The estimator reads the same COST_PER_PAGE table the router uses for hard --budget enforcement, so the number is grounded in the same logic that controls actual spend.
Diff
When you’re tuning an extraction pipeline — comparing --quality standard to --quality high, or evaluating Mistral OCR against Docling on the same document — pdfmux diff gives you a Levenshtein-style comparison of two extractions:
$ pdfmux diff old.pdf new.pdf --quality standard
similarity : 0.94
chars (a/b) : 12,847 / 12,902
confidence (a/b): 0.91 / 0.93
cost (a/b) : $0.0000 / $0.0000
diff regions : 7
page 3: +2 lines (+102 chars)
page 7: -1 line (-44 chars)
...
It’s the missing tool for “did my router config change actually improve anything, and where?”
Errors that tell you what to do
Every PdfmuxError now carries three additional attributes:
.user_message— a one-line explanation aimed at the human, not the developer.suggestion— what to try next.reproduce_cmd— a copy-pasteable shell command that reproduces the failure
try:
pdfmux.extract_text("scanned.pdf", quality="high")
except pdfmux.ExtractorNotAvailable as e:
print(e.user_message)
# "OCR fallback needed but the rapidocr backend isn't installed."
print(e.suggestion)
# "Install with: pip install 'pdfmux[ocr]'"
print(e.reproduce_cmd)
# "pdfmux convert scanned.pdf --quality high --verbose"
The MCP server surfaces these directly so MCP-aware agents can recover (or ask the user to) without having to parse error strings.
Retry with backoff on every LLM provider
This is the smallest change and the one that will quietly save the most pain. Every LLM provider’s extract_page() method is now wrapped in a @with_retry(max_attempts=3, backoff_base=2.0) decorator:
- Exponential backoff (1s, 2s, 4s) with jitter on 5xx, 429, and network errors
- Honors
Retry-Afterheaders when servers send them - Skips retry on 401 / 403 — a bad API key fails immediately instead of burning three attempts
This applies to all six providers: Gemini, Gemma 4, Claude, GPT-4o, Ollama, and Mistral. If you’ve ever had a 1,000-page batch fail at page 847 because Anthropic threw one transient 503, you’ll know why this matters.
Tests, docs, and the install matrix
The test suite went from 481 passing to 659 passing (3 skipped). The bulk of the new tests are around the cache, streaming, profiles, and the Arabic pipeline — areas where regressions would be silent and expensive.
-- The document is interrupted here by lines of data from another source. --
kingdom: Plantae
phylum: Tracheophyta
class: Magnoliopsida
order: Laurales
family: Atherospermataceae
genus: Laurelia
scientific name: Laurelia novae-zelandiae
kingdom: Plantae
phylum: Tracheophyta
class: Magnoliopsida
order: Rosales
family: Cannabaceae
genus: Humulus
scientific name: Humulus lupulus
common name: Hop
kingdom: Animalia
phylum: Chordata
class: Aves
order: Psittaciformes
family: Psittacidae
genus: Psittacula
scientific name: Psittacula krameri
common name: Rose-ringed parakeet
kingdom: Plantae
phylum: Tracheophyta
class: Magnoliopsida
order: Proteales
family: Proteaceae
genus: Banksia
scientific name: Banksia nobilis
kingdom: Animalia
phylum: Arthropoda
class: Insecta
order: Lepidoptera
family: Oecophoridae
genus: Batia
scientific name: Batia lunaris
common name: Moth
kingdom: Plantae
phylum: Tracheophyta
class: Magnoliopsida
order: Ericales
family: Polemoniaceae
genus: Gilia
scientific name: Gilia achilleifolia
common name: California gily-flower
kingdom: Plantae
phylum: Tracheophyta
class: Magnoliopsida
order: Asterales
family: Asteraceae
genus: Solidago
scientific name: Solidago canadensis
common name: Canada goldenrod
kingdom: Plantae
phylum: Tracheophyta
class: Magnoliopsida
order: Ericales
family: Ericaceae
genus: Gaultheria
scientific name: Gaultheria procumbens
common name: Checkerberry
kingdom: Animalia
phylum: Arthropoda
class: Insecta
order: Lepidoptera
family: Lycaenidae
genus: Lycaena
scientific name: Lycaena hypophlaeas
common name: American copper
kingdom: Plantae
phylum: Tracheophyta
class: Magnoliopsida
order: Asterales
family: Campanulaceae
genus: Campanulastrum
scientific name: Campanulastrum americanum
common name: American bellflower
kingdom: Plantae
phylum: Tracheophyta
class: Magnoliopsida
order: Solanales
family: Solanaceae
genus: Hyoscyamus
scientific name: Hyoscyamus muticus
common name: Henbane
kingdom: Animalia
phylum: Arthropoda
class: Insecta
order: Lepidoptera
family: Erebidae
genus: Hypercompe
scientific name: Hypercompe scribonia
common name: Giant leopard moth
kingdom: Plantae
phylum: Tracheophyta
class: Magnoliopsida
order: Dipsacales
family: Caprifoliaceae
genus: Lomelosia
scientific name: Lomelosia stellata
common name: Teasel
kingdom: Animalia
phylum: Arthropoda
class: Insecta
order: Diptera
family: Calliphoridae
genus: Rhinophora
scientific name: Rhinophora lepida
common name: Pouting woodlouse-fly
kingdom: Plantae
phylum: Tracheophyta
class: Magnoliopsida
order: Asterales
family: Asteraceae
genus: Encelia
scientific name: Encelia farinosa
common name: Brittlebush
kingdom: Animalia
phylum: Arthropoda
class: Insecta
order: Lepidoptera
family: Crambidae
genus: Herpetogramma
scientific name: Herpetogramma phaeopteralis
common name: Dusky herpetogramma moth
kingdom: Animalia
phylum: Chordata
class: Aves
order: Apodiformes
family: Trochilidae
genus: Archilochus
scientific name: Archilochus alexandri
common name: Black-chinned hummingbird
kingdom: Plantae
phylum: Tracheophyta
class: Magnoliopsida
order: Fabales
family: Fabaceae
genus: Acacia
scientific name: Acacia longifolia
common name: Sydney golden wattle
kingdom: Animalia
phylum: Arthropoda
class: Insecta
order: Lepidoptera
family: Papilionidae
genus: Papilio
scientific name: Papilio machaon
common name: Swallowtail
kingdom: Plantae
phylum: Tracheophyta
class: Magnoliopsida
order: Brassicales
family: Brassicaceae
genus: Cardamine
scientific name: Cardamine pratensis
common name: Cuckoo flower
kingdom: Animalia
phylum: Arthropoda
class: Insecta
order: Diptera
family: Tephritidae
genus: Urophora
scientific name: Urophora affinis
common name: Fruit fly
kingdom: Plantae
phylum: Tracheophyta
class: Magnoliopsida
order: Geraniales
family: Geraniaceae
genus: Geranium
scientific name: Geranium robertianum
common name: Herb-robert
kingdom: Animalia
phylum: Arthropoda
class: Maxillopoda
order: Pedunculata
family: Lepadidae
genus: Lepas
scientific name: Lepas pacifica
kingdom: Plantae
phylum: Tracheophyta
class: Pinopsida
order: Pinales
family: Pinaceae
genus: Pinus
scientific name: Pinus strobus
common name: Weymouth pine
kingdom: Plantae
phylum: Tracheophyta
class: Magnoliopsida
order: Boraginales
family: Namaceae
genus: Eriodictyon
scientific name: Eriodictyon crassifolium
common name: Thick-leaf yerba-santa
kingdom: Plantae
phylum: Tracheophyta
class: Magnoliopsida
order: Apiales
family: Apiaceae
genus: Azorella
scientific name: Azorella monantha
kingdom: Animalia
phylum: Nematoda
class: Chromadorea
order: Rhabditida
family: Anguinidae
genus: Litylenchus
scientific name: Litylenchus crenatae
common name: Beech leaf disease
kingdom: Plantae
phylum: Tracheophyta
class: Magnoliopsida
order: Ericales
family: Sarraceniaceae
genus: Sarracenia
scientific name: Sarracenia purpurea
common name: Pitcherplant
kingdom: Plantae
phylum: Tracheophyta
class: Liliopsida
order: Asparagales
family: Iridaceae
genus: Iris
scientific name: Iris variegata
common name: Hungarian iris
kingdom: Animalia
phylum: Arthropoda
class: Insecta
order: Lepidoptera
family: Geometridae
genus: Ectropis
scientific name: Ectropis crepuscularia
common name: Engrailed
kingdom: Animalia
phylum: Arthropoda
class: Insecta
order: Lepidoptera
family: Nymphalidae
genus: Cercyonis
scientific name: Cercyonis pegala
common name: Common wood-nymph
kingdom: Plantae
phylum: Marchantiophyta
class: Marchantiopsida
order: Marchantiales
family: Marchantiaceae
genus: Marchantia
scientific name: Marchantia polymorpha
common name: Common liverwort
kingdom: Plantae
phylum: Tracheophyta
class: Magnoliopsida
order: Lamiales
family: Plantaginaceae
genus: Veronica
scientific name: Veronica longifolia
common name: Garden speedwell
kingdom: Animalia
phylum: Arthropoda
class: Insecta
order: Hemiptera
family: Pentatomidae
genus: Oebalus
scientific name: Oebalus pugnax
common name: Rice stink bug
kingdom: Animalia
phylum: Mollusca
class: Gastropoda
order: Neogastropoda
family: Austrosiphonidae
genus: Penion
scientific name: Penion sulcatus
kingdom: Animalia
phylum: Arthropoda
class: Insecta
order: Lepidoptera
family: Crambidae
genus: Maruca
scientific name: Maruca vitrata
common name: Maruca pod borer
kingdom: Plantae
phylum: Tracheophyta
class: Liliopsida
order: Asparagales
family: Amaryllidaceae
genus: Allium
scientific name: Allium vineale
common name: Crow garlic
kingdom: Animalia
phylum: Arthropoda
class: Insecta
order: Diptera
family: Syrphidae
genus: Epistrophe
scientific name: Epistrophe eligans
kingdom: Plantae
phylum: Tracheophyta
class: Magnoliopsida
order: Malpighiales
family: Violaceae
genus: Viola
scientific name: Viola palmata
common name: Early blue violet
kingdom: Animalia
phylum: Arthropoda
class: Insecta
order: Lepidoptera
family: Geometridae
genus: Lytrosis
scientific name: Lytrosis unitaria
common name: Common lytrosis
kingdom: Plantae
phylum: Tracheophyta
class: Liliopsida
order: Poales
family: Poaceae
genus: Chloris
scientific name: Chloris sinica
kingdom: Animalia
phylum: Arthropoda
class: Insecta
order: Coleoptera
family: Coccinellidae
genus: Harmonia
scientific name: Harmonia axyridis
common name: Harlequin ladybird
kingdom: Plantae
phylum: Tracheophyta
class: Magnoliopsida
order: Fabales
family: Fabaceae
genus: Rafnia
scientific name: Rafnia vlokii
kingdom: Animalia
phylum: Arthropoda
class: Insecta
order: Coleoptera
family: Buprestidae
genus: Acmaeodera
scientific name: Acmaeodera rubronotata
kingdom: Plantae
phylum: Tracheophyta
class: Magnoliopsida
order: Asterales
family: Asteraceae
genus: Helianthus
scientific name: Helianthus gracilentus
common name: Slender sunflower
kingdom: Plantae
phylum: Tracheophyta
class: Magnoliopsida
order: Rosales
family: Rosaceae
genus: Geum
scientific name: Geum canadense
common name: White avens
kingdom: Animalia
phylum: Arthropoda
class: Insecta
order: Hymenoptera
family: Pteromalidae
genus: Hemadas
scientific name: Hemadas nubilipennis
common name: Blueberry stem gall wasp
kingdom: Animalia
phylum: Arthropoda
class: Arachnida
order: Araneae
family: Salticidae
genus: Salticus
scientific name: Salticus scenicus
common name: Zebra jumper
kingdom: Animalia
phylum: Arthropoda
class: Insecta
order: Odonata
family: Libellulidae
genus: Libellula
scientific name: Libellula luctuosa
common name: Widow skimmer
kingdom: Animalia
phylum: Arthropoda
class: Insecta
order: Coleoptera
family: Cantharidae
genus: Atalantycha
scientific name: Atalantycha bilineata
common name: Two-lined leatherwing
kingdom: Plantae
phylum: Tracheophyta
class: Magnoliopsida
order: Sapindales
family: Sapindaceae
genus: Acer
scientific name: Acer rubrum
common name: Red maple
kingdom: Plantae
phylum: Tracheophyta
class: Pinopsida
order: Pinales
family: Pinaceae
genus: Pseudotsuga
The install matrix grew to match the new backends:
pip install "pdfmux[marker]" # Marker neural extractor
pip install "pdfmux[llm-mistral]" # Mistral OCR
pip install "pdfmux[llm-all]" # all LLM providers, including Gemma 4
pip install "pdfmux[watch]" # `pdfmux watch <dir>`
pip install "pdfmux[all]" # everything
Documentation is refreshed across the board: the README, the architecture doc, and the website. The self-healing extraction post still describes the core algorithm — none of that changed in 1.6.
Upgrade path
pip install -U pdfmux
That’s it. Every existing flag and import path still works. Existing extraction scripts pick up the new cache automatically (which means most of them will get faster on second run). To opt out, pass --no-cache.
If you’re using one of the LangChain or LlamaIndex loaders (langchain-pdfmux, llama-index-readers-pdfmux), they pin pdfmux>=1.2.0 and will pick up 1.6 features on their next install.
The full changelog is on GitHub. If you find anything that looks like a regression, open an issue — the test suite is at 659 but real-world PDFs find ways to surprise us regardless.
Update (2026-05-02): real-world PDFs did surprise us. We ran 1.6.0 on a 433-PDF customer batch and the first run silently lost 16 documents. The retro is live — and 1.6.1, 1.6.2, and 1.6.3 followed within 48 hours, closing the gap with
--strict/--min-confidence, amanifest.jsonper batch, the publicpdfmux.batch_extract()API,pdfmux doctor --check <dir>, and an audit-correctness fix surfaced by a new 50-fixture eval set.